The mechanobiochemistry of motile actin networks
Dr. Peter Bieling, UC Berkeley
Branched actin networks generate forces required for cell morphogenesis, motility and organization of sub-cellular structures. Despite the importance of polymerization-mediated force generation in many biological processes, surprisingly little is known about how dynamic actin networks with physiological architecture respond to forces at the molecular level. We combined micropatterning with atomic force microscopy and multi-color TIRF imaging to visualize the force-generating region of growing, lamellipodial networks in vitro. We demonstrate that branched actin networks are highly load-sensitive: Network velocity decreases exponentially with counteracting forces. However, the actin density increases strongly with elevated loads. Measurement of the force-dependent rate of nucleation demonstrates that enhanced branching by the Arp2/3 complex is not responsible for increased actin densities. Nevertheless, the concentration of free polymerizing ends rises with the the load force, an effect that can be explained by the force-dependent decrease in capping. Our AFM-TIRF measurements provide a detailed characterization of the force-dependent changes in actin network assembly. Furthermore, we have investigated how mechanical properties of branched networks respond to external forces.

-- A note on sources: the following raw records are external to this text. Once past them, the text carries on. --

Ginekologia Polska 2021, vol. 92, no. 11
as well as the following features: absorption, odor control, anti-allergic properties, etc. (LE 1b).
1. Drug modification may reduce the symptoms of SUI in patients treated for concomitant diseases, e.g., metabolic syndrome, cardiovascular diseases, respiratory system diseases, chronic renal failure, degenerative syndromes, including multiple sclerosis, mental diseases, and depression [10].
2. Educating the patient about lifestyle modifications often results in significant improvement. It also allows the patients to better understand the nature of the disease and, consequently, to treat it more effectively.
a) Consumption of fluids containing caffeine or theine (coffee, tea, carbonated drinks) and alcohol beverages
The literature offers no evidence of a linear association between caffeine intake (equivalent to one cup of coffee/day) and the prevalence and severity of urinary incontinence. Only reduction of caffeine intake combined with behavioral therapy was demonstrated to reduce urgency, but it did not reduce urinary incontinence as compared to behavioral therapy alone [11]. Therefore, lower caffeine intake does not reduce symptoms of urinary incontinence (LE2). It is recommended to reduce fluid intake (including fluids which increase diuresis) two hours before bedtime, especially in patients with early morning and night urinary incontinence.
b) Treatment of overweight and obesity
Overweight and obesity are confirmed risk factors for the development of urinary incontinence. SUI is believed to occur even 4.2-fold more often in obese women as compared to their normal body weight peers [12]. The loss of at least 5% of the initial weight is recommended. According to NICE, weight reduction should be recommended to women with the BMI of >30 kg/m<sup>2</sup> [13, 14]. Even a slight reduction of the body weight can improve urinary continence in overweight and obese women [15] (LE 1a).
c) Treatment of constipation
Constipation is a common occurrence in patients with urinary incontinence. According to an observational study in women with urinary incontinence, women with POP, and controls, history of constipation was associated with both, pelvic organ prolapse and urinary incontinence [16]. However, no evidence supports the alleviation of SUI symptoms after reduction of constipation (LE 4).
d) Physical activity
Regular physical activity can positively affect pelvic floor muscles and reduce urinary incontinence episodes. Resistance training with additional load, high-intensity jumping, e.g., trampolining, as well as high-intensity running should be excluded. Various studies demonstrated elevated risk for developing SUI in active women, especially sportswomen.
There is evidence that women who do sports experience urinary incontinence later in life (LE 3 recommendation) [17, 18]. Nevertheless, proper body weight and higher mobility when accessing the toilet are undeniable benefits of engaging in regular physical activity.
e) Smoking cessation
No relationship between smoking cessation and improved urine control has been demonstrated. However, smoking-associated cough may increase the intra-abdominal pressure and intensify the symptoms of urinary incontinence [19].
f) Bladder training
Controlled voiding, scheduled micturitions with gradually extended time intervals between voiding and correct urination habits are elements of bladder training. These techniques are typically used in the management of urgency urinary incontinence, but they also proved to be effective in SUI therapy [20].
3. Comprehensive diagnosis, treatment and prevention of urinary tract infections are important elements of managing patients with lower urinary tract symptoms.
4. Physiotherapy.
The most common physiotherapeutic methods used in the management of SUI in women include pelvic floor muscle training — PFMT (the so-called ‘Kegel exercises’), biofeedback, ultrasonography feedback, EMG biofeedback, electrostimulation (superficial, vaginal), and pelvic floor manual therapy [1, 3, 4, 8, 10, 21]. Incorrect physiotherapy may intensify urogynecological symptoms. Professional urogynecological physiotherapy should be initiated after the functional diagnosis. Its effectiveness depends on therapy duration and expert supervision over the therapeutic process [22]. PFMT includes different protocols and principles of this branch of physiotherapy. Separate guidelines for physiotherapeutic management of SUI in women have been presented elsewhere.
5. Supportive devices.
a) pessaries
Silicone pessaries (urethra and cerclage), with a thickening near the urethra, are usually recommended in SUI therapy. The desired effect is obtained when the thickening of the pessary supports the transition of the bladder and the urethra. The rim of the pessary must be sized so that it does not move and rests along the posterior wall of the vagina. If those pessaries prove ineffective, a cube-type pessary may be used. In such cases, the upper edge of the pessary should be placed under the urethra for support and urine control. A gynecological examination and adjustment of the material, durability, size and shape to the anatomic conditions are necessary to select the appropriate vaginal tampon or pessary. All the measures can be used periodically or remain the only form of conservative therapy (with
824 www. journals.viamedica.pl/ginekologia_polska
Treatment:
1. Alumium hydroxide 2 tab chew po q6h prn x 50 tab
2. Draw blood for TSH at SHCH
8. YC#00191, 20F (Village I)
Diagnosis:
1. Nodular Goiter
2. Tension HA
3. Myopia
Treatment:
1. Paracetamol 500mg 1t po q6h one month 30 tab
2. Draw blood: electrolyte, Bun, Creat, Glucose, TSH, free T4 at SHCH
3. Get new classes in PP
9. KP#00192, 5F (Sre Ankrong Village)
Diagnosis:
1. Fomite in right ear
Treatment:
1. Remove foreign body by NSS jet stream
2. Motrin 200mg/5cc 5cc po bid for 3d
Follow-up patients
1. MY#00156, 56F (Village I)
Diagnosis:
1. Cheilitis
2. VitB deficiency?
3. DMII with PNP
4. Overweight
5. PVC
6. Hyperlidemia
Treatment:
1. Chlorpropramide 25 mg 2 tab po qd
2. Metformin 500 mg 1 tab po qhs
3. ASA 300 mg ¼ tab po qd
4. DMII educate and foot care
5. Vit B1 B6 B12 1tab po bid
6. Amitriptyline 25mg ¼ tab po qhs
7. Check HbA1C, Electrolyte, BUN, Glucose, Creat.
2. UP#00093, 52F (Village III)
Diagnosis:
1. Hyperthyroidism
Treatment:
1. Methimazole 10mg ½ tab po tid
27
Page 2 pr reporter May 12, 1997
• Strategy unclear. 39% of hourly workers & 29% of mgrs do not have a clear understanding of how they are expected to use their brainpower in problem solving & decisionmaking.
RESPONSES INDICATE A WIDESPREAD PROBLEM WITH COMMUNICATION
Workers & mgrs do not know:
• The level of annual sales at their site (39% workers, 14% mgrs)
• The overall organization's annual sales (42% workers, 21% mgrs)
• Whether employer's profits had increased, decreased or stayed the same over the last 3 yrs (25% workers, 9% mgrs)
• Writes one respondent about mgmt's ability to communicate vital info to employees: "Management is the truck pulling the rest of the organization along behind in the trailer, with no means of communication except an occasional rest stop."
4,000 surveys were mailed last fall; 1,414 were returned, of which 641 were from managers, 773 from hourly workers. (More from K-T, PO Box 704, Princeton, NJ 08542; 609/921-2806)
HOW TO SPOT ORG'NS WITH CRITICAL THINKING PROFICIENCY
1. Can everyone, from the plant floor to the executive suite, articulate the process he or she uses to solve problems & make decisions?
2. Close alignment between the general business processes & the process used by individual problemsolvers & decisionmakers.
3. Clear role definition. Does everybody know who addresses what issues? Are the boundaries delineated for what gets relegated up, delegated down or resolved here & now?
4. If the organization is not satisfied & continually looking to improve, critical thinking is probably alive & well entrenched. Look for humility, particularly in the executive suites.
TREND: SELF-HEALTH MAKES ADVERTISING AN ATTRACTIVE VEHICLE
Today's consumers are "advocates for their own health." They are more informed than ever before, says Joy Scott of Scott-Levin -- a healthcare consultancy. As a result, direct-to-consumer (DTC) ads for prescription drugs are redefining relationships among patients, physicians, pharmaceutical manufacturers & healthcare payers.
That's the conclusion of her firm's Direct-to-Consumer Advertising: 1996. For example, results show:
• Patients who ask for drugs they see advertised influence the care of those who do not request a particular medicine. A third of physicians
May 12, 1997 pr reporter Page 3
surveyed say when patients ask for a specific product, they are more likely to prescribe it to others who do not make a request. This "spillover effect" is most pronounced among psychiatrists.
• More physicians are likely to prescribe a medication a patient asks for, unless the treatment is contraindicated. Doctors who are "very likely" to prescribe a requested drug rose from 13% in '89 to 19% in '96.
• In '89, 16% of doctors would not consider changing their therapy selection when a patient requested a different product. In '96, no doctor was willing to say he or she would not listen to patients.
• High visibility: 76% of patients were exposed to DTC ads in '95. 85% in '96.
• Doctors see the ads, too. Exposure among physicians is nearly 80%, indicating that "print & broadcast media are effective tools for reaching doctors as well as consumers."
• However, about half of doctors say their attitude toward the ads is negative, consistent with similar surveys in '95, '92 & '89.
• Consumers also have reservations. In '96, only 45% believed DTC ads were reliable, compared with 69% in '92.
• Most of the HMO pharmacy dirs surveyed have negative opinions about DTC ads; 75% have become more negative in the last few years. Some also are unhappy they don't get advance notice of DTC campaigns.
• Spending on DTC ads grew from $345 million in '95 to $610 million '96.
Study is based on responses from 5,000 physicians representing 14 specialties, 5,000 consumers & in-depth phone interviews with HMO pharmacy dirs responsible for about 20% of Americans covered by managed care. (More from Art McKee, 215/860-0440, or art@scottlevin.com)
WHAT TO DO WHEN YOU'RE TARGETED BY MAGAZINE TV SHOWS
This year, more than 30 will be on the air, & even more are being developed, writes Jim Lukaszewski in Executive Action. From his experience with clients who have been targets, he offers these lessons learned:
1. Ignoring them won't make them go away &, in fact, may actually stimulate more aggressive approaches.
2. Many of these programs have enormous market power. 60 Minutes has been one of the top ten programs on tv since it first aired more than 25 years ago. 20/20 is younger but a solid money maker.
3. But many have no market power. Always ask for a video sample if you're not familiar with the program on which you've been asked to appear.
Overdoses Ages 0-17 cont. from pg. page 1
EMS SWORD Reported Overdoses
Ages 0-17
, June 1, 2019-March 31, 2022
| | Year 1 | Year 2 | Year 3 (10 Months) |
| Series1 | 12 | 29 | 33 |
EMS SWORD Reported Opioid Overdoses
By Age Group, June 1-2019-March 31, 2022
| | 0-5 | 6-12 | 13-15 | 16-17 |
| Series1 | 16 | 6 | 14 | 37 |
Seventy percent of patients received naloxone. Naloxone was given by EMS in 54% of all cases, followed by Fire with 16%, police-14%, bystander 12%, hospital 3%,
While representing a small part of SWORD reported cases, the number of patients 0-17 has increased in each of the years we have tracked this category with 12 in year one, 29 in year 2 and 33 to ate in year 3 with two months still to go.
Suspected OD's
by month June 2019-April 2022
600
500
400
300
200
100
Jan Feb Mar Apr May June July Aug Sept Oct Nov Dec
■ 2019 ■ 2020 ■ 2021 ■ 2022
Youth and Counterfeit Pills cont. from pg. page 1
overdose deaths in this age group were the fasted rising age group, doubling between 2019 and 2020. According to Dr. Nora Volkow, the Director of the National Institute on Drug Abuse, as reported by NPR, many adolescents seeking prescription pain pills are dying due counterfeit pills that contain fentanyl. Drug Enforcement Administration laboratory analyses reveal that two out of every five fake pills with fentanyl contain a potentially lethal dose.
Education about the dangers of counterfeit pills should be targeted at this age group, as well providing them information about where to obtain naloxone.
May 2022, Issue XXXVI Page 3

Our results show that the elasticity and mechanical resilience of dendritic networks are strongly dependent on the mechanical constraints they experience during assembly: Networks grown under high load are stiffer and more resilient to subsequent mechanical stresses, while networks grown under low force are easily plastically deformed. This shows that networks permanently adapt to the mechanical environment through changes in their architecture.